**Severe Flooding in Remote Alaska Villages Displaces Over 2,000 Residents, Return Home Unlikely for 18 Months**
ANCHORAGE, Alaska (AP) — Damage to remote Alaska villages hammered by flooding last weekend is so extreme that many of the more than 2,000 people displaced won’t be able to return to their homes for at least 18 months, Governor Mike Dunleavy said in a request to the White House for a major disaster declaration.
In one of the hardest-hit villages, Kipnuk, an initial assessment showed that 121 homes — or 90% of the total — have been destroyed, Dunleavy wrote. Meanwhile, in Kwigillingok, where three dozen homes floated away, slightly more than one-third of the residences are now uninhabitable.
The remnants of Typhoon Halong struck the area with the ferocity of a Category 2 hurricane, sending a surge of high surf into the low-lying region, Dunleavy said. The flooding resulted in one fatality, two people remain missing, and rescue crews plucked dozens from their homes as they floated away.

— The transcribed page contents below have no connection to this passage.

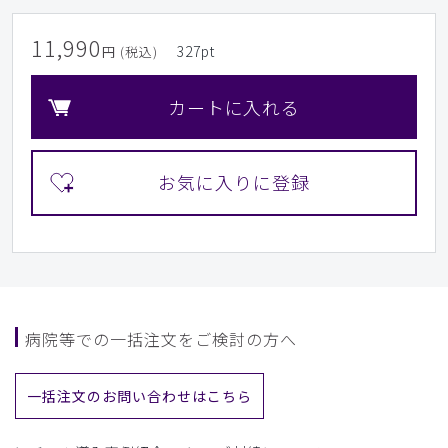
11,990
327
pt
円 (税込)
カートに入れる
病院等での一括注文をご検討の方へ
一括注文のお問い合わせはこちら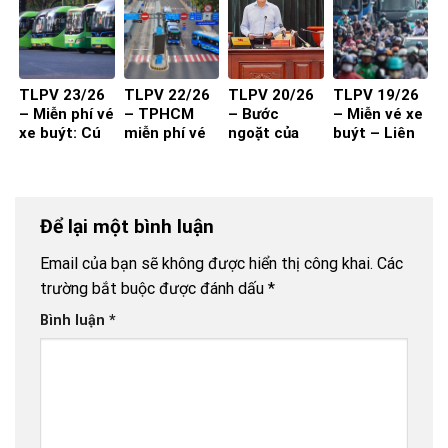
TLPV 23/26
TLPV 22/26
TLPV 20/26
TLPV 19/26
– Miễn phí vé
– TPHCM
– Bước
– Miễn vé xe
xe buýt: Cú
miễn phí vé
ngoặt của
buýt – Liên
hích cần đi
xe buýt cho
vận tải hành
Võ Báo KHPT
kèm chất
toàn dân:
khách
lượng và
Giải pháp đã
thuận tiện
đủ cho xe
Để lại một bình luận
buýt đột
phá?
Email của bạn sẽ không được hiển thị công khai.
Các
trường bắt buộc được đánh dấu
*
Bình luận
*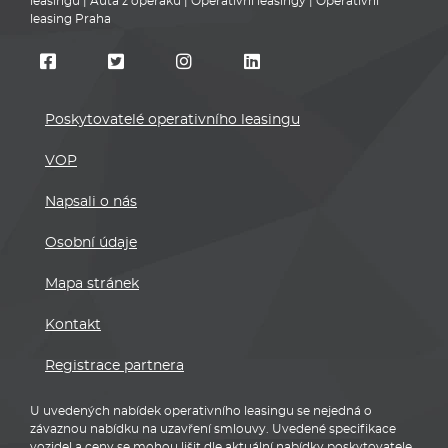
leasingu
|
Auta z operáku
|
Operativní leasingy
|
Operativní
leasing Praha
Poskytovatelé operativního leasingu
VOP
Napsali o nás
Osobní údaje
Mapa stránek
Kontakt
Registrace partnera
U uvedených nabídek operativního leasingu se nejedná o
závaznou nabídku na uzavření smlouvy. Uvedené specifikace
vozidel a ceny se mohou lišit dle aktuální nabídky poskytovatele,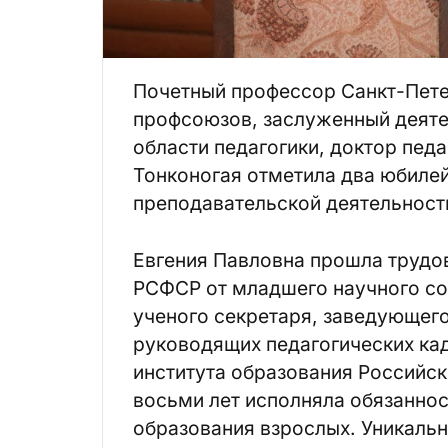
Почетный профессор Санкт-Пете
профсоюзов, заслуженный деяте
области педагогики, доктор пед
Тонконогая отметила два юбилей
преподавательской деятельност
Евгения Павловна прошла трудов
РСФСР от младшего научного сот
ученого секретаря, заведующег
руководящих педагогических кад
института образования Российс
восьми лет исполняла обязанно
образования взрослых. Уникаль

Officials have been working tirelessly to airlift residents from the inundated Alaska Native villages. More than 2,000 people across the region have sought shelter in schools within their villages, in larger communities across southwest Alaska, or have been evacuated by military planes to Anchorage.

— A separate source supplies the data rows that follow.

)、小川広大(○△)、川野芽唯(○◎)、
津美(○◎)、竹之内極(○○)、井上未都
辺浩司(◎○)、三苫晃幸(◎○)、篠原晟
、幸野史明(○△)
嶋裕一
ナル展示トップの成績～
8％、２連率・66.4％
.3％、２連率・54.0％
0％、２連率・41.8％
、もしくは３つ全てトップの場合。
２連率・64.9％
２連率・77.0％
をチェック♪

Governor Dunleavy anticipates that eventually more than 1,500 people will be relocated to major cities in the state. In Alaska’s largest city, about 575 evacuees have been airlifted by the Alaska National Guard to a sports arena and a convention center, with additional flights scheduled for Friday and Saturday.

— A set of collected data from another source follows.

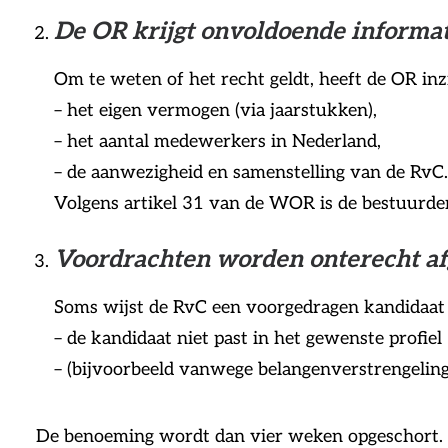
De OR krijgt onvoldoende informa
Om te weten of het recht geldt, heeft de OR inz
– het eigen vermogen (via jaarstukken),
– het aantal medewerkers in Nederland,
– de aanwezigheid en samenstelling van de RvC.
Volgens artikel 31 van de WOR is de bestuurder 
Voordrachten worden onterecht a
Soms wijst de RvC een voorgedragen kandidaat 
– de kandidaat niet past in het gewenste profiel
– (bijvoorbeeld vanwege belangenverstrengeling
De benoeming wordt dan vier weken opgeschort. In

Efforts are underway to move people from emergency shelters into short-term and, later, longer-term housing. “Due to the time, space, distance, geography, and weather in the affected areas, it is likely that many survivors will be unable to return to their communities this winter,” Dunleavy said. “Agencies are prioritizing rapid repairs in the U.S. Arctic.”
The federal government is already assisting with search and rescue operations, damage assessments, environmental response, and evacuation support. A major disaster declaration by President Donald Trump could unlock federal assistance programs for both individuals and public infrastructure, including funding for emergency response and permanent recovery work.
On Friday, Alaska’s congressional delegation sent a letter to the White House urging swift approval of the disaster declaration.
The storm surge devastated a sparsely populated region off the state’s main road system, where communities are accessible only by air or water at this time of year. These villages typically have just a few hundred residents, many of whom rely on hunting and fishing for much of their food. Relocating to Alaska’s major cities will mean adjusting to a vastly different lifestyle.
One evacuee, Alexie Stone of Kipnuk, arrived in Anchorage aboard a military jet with his brothers, children, and mother after their home was struck by flooding. They are currently staying at the Alaska Airlines Center at the University of Alaska, where the Red Cross has provided cots, blankets, and hygiene supplies.
“For now, it’s going to be trying to find a place and find a job,” Stone said Friday. Having previously worked in a grocery store in Bethel, he hopes to find similar work in Anchorage. “We’re starting a new life here in Anchorage.”